Saved entries:
┄┄┄┄┄┄┄┄┄┄┄┄┄┄┄┄┄┄┄┄

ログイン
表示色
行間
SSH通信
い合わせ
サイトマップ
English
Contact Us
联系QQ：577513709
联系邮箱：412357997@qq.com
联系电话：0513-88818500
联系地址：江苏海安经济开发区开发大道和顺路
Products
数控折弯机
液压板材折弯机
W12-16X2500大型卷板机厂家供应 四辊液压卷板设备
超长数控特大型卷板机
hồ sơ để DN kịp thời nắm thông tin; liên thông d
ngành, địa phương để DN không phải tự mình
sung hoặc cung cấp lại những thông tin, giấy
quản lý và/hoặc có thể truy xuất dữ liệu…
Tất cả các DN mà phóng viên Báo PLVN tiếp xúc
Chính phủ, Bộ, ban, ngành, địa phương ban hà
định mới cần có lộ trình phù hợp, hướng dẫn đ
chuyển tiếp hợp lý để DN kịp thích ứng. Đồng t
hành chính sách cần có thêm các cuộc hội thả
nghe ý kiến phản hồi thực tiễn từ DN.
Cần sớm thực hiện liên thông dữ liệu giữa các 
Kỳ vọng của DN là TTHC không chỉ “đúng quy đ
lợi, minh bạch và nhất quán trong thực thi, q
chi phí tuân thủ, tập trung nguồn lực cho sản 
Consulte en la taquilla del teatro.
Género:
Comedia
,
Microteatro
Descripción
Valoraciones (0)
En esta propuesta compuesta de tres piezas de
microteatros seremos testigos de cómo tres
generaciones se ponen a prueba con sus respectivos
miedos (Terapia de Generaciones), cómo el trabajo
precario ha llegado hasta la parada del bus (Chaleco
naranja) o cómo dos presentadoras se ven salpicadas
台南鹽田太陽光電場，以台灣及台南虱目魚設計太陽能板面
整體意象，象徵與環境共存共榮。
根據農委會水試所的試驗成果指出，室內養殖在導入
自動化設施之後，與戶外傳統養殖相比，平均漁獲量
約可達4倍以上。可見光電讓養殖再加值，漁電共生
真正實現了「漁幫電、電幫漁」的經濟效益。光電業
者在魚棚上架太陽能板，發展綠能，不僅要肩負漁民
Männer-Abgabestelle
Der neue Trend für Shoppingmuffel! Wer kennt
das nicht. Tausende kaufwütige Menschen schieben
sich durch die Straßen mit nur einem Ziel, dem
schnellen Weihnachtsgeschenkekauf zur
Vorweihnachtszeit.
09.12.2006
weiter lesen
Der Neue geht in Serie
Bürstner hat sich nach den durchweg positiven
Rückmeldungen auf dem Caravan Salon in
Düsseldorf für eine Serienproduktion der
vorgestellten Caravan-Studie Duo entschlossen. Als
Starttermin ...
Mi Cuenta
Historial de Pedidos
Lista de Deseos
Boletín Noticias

┄┄┄┄┄┄┄┄┄┄┄┄┄┄┄┄┄┄┄┄

Check every line above for the word "hoặc" and copy those that have it.

ANSWER SECTION:
sung hoặc cung cấp lại những thông tin, giấy
quản lý và/hoặc có thể truy xuất dữ liệu…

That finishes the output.